▸ What you should do:
Recast every line of text in the listing below as a Markdown table with the columns Row and Line, where Row numbers each line in order and Line holds its text. Omit the pictures and any blank lines.

▸ Records supplied:
┄┄┄┄┄┄┄┄┄┄
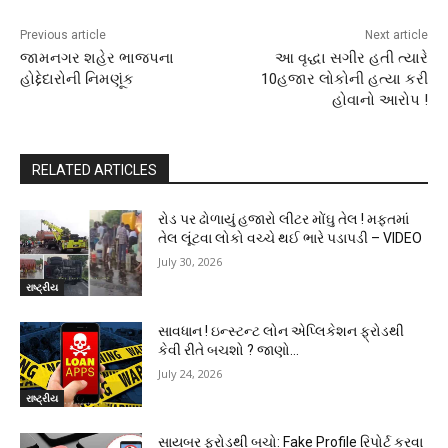
Previous article
Next article
જામનગર શહેર ભાજપના
આ વૃદ્ધા સગીર હતી ત્યારે
હોદ્દેદારોની નિમણૂંક
10હજાર લોકોની હત્યા કરી
હોવાનો આરોપ !
RELATED ARTICLES
રોડ પર ઢોળાયું હજારો લીટર મોંઘુ તેલ ! મફતમાં
તેલ લૂંટવા લોકો વચ્ચે થઈ ભારે પડાપડી – VIDEO
July 30, 2026
રાષ્ટ્રીય
સાવધાન ! ઇન્સ્ટન્ટ લોન એપ્લિકેશન ફ્રોડથી
કેવી રીતે બચશો ? જાણો…
July 24, 2026
રાષ્ટ્રીય
સાયબર ફ્રોડથી બચો: Fake Profile રિપોર્ટ કરવા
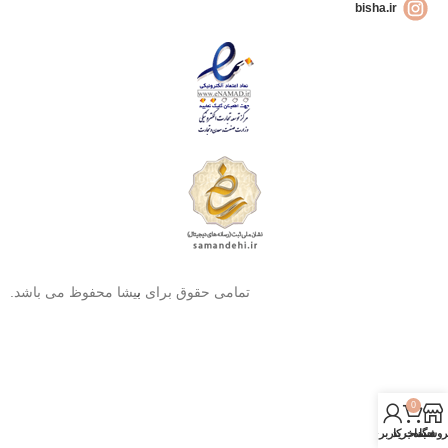
bisha.ir
تمامی حقوق برای
ب
یشا محفوظ می باشد.
0
روشگاه
سبد خرید
حساب کاربری من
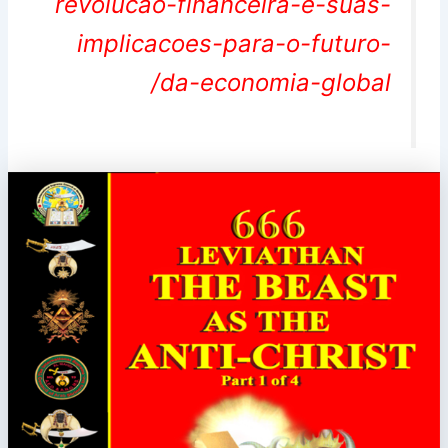
revolucao-financeira-e-suas-
implicacoes-para-o-futuro-
da-economia-global/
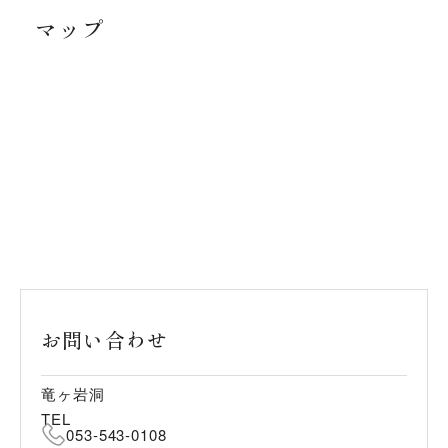
マップ
お問い合わせ
竜ヶ岩洞
TEL
053-543-0108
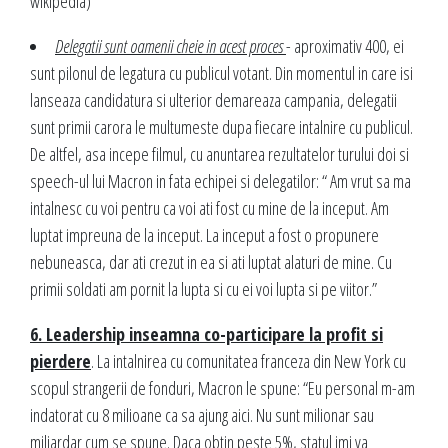
wikipedia)
Delegatii sunt oamenii cheie in acest proces
- aproximativ 400, ei
sunt pilonul de legatura cu publicul votant. Din momentul in care isi
lanseaza candidatura si ulterior demareaza campania, delegatii
sunt primii carora le multumeste dupa fiecare intalnire cu publicul.
De altfel, asa incepe filmul, cu anuntarea rezultatelor turului doi si
speech-ul lui Macron in fata echipei si delegatilor: “ Am vrut sa ma
intalnesc cu voi pentru ca voi ati fost cu mine de la inceput. Am
luptat impreuna de la inceput. La inceput a fost o propunere
nebuneasca, dar ati crezut in ea si ati luptat alaturi de mine. Cu
primii soldati am pornit la lupta si cu ei voi lupta si pe viitor.”
6. Leadership inseamna co-participare la profit si
pierdere
. La intalnirea cu comunitatea franceza din New York cu
scopul strangerii de fonduri, Macron le spune: “Eu personal m-am
indatorat cu 8 milioane ca sa ajung aici. Nu sunt milionar sau
miliardar cum se spune. Daca obtin peste 5%, statul imi va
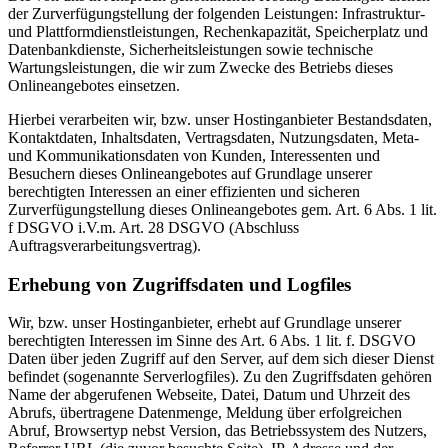
der Zurverfügungstellung der folgenden Leistungen: Infrastruktur-
und Plattformdienstleistungen, Rechenkapazität, Speicherplatz und
Datenbankdienste, Sicherheitsleistungen sowie technische
Wartungsleistungen, die wir zum Zwecke des Betriebs dieses
Onlineangebotes einsetzen.
Hierbei verarbeiten wir, bzw. unser Hostinganbieter Bestandsdaten,
Kontaktdaten, Inhaltsdaten, Vertragsdaten, Nutzungsdaten, Meta-
und Kommunikationsdaten von Kunden, Interessenten und
Besuchern dieses Onlineangebotes auf Grundlage unserer
berechtigten Interessen an einer effizienten und sicheren
Zurverfügungstellung dieses Onlineangebotes gem. Art. 6 Abs. 1 lit.
f DSGVO i.V.m. Art. 28 DSGVO (Abschluss
Auftragsverarbeitungsvertrag).
Erhebung von Zugriffsdaten und Logfiles
Wir, bzw. unser Hostinganbieter, erhebt auf Grundlage unserer
berechtigten Interessen im Sinne des Art. 6 Abs. 1 lit. f. DSGVO
Daten über jeden Zugriff auf den Server, auf dem sich dieser Dienst
befindet (sogenannte Serverlogfiles). Zu den Zugriffsdaten gehören
Name der abgerufenen Webseite, Datei, Datum und Uhrzeit des
Abrufs, übertragene Datenmenge, Meldung über erfolgreichen
Abruf, Browsertyp nebst Version, das Betriebssystem des Nutzers,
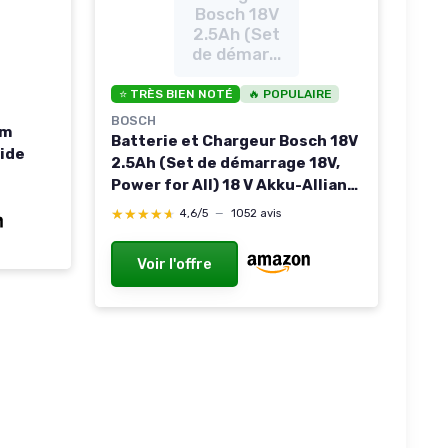
Bosch 18V
2.5Ah (Set
de démar...
⭐ TRÈS BIEN NOTÉ
🔥 POPULAIRE
BOSCH
um
Batterie et Chargeur Bosch 18V
pide
2.5Ah (Set de démarrage 18V,
Power for All) 18 V Akku-Allianz
r
Aktion Starter Set I 1 Akku
★★★★★
★★★★★
4,6/5
—
1052 avis
LED
e
Voir l'offre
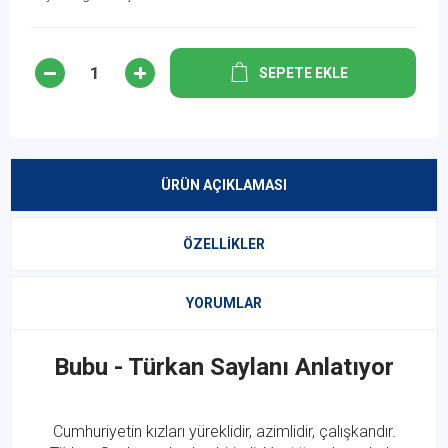
SEPETE EKLE
ÜRÜN AÇIKLAMASI
ÖZELLIKLER
YORUMLAR
Bubu - Türkan Saylanı Anlatıyor
Cumhuriyetin kızları yüreklidir, azimlidir, çalışkandır.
┄┄┄┄┄┄┄┄┄┄
▸ Completed exercise:
| Row | Line |
|---|---|
| 1 | Previous article |
| 2 | Next article |
| 3 | જામનગર શહેર ભાજપના |
| 4 | આ વૃદ્ધા સગીર હતી ત્યારે |
| 5 | હોદ્દેદારોની નિમણૂંક |
| 6 | 10હજાર લોકોની હત્યા કરી |
| 7 | હોવાનો આરોપ ! |
| 8 | RELATED ARTICLES |
| 9 | રોડ પર ઢોળાયું હજારો લીટર મોંઘુ તેલ ! મફતમાં |
| 10 | તેલ લૂંટવા લોકો વચ્ચે થઈ ભારે પડાપડી – VIDEO |
| 11 | July 30, 2026 |
| 12 | રાષ્ટ્રીય |
| 13 | સાવધાન ! ઇન્સ્ટન્ટ લોન એપ્લિકેશન ફ્રોડથી |
| 14 | કેવી રીતે બચશો ? જાણો… |
| 15 | July 24, 2026 |
| 16 | રાષ્ટ્રીય |
| 17 | સાયબર ફ્રોડથી બચો: Fake Profile રિપોર્ટ કરવા |
| 18 | bisha.ir |
| 19 | تمامی حقوق برای |
| 20 | ب |
| 21 | یشا محفوظ می باشد. |
| 22 | 0 |
| 23 | روشگاه |
| 24 | سبد خرید |
| 25 | حساب کاربری من |
| 26 | revolucao-financeira-e-suas- |
| 27 | implicacoes-para-o-futuro- |
| 28 | da-economia-global/ |
| 29 | マップ |
| 30 | お問い合わせ |
| 31 | 竜ヶ岩洞 |
| 32 | TEL |
| 33 | 053-543-0108 |
| 34 | wikipedia) |
| 35 | Delegatii sunt oamenii cheie in acest proces |
| 36 | - aproximativ 400, ei |
| 37 | sunt pilonul de legatura cu publicul votant. Din momentul in care isi |
| 38 | lanseaza candidatura si ulterior demareaza campania, delegatii |
| 39 | sunt primii carora le multumeste dupa fiecare intalnire cu publicul. |
| 40 | De altfel, asa incepe filmul, cu anuntarea rezultatelor turului doi si |
| 41 | speech-ul lui Macron in fata echipei si delegatilor: “ Am vrut sa ma |
| 42 | intalnesc cu voi pentru ca voi ati fost cu mine de la inceput. Am |
| 43 | luptat impreuna de la inceput. La inceput a fost o propunere |
| 44 | nebuneasca, dar ati crezut in ea si ati luptat alaturi de mine. Cu |
| 45 | primii soldati am pornit la lupta si cu ei voi lupta si pe viitor.” |
| 46 | 6. Leadership inseamna co-participare la profit si |
| 47 | pierdere |
| 48 | . La intalnirea cu comunitatea franceza din New York cu |
| 49 | scopul strangerii de fonduri, Macron le spune: “Eu personal m-am |
| 50 | indatorat cu 8 milioane ca sa ajung aici. Nu sunt milionar sau |
| 51 | miliardar cum se spune. Daca obtin peste 5%, statul imi va |
| 52 | der Zurverfügungstellung der folgenden Leistungen: Infrastruktur- |
| 53 | und Plattformdienstleistungen, Rechenkapazität, Speicherplatz und |
| 54 | Datenbankdienste, Sicherheitsleistungen sowie technische |
| 55 | Wartungsleistungen, die wir zum Zwecke des Betriebs dieses |
| 56 | Onlineangebotes einsetzen. |
| 57 | Hierbei verarbeiten wir, bzw. unser Hostinganbieter Bestandsdaten, |
| 58 | Kontaktdaten, Inhaltsdaten, Vertragsdaten, Nutzungsdaten, Meta- |
| 59 | und Kommunikationsdaten von Kunden, Interessenten und |
| 60 | Besuchern dieses Onlineangebotes auf Grundlage unserer |
| 61 | berechtigten Interessen an einer effizienten und sicheren |
| 62 | Zurverfügungstellung dieses Onlineangebotes gem. Art. 6 Abs. 1 lit. |
| 63 | f DSGVO i.V.m. Art. 28 DSGVO (Abschluss |
| 64 | Auftragsverarbeitungsvertrag). |
| 65 | Erhebung von Zugriffsdaten und Logfiles |
| 66 | Wir, bzw. unser Hostinganbieter, erhebt auf Grundlage unserer |
| 67 | berechtigten Interessen im Sinne des Art. 6 Abs. 1 lit. f. DSGVO |
| 68 | Daten über jeden Zugriff auf den Server, auf dem sich dieser Dienst |
| 69 | befindet (sogenannte Serverlogfiles). Zu den Zugriffsdaten gehören |
| 70 | Name der abgerufenen Webseite, Datei, Datum und Uhrzeit des |
| 71 | Abrufs, übertragene Datenmenge, Meldung über erfolgreichen |
| 72 | Abruf, Browsertyp nebst Version, das Betriebssystem des Nutzers, |
| 73 | Bosch 18V |
| 74 | 2.5Ah (Set |
| 75 | de démar... |
| 76 | ⭐ TRÈS BIEN NOTÉ |
| 77 | 🔥 POPULAIRE |
| 78 | BOSCH |
| 79 | um |
| 80 | Batterie et Chargeur Bosch 18V |
| 81 | pide |
| 82 | 2.5Ah (Set de démarrage 18V, |
| 83 | Power for All) 18 V Akku-Allianz |
| 84 | r |
| 85 | Aktion Starter Set I 1 Akku |
| 86 | ★★★★★ |
| 87 | ★★★★★ |
| 88 | 4,6/5 |
| 89 | — |
| 90 | 1052 avis |
| 91 | LED |
| 92 | e |
| 93 | Voir l'offre |
| 94 | SEPETE EKLE |
| 95 | ÜRÜN AÇIKLAMASI |
| 96 | ÖZELLIKLER |
| 97 | YORUMLAR |
| 98 | Bubu - Türkan Saylanı Anlatıyor |
| 99 | Cumhuriyetin kızları yüreklidir, azimlidir, çalışkandır. |